America’s recent nosedive into its collective Id aside though, The Birth of a Nation comes trailing controversies all of its own. Last summer, details re-emerged of how in 1999 Parker, along with Jean Celestin – a friend and credited screenwriter on Nation – were charged with raping an eighteen year old white woman. Parker was acquitted, but the details of the case make for disturbing reading.
Objective assessments of The Birth of a Nation’s value, whether as film, statement, agitprop, or whatever, thus feel impossible. First, the title – a bold re-appropriation of D.W. Griffith’s infamous 1915 paean to the Klan. Here though the focus is on Nat Turner’s 1831 slave rebellion. Intervening in both the historical and cinematic record, Parker wants to force Americans to confront their past’s bloodstained elisions.
If Nat Parker’s role as Nat Turner (in a film he has also directed, written, and helped produce) implies megalomania, it’s in accordance with the figure himself. Presented from the get go as a man with a spiritual destiny, Turner grows up on a Virginian plantation, where his ability to read leads him to preach to his fellow slaves. The good book proves incendiary however, planting the seeds of his ultimate rebellion.
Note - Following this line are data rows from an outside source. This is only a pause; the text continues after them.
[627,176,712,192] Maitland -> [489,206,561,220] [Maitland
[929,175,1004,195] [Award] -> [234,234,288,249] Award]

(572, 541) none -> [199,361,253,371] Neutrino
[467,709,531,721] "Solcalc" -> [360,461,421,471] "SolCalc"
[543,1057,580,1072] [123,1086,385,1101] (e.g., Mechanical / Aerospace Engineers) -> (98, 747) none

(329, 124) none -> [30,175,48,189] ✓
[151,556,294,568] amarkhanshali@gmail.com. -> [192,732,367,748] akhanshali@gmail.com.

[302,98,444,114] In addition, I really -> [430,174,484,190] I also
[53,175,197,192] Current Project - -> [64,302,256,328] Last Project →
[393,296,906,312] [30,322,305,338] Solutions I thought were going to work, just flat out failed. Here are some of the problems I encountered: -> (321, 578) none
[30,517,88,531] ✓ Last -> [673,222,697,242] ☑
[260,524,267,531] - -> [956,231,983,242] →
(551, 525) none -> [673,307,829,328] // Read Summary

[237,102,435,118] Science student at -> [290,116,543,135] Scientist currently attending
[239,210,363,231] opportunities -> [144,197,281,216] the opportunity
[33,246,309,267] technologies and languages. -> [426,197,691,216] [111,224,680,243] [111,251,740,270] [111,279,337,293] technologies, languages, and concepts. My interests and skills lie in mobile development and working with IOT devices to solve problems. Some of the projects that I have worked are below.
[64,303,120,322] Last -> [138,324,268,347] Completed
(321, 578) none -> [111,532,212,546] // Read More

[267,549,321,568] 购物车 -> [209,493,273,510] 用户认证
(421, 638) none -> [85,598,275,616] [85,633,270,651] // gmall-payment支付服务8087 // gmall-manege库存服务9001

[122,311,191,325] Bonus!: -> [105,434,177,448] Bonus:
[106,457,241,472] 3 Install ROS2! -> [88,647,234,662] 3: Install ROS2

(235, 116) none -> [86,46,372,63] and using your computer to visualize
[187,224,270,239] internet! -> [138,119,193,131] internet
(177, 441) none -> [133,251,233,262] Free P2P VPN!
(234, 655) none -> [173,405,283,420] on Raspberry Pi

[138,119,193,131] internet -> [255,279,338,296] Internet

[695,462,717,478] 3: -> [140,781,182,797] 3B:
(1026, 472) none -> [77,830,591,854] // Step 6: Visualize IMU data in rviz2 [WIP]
The Birth of a Nation rides on the coattails of recent attempts to bring slavery to the screen. In place of Tarantino’s irreverence in Django, though, or the grandeur of McQueen’s 12 Years, Parker’s film is ultimately a safer affair despite its unflinching depictions of horrific events. Often ham-fistedly obvious in its thematic cues, the film ends up being something it should absolutely not be – forgettable.
If times couldn’t be riper for The Birth of a Nation, its desire to comment on such is muddled, a valiant if hobbled effort to force recognition of realities that coarse sloganeering, of whatever stripe, is unequipped to handle.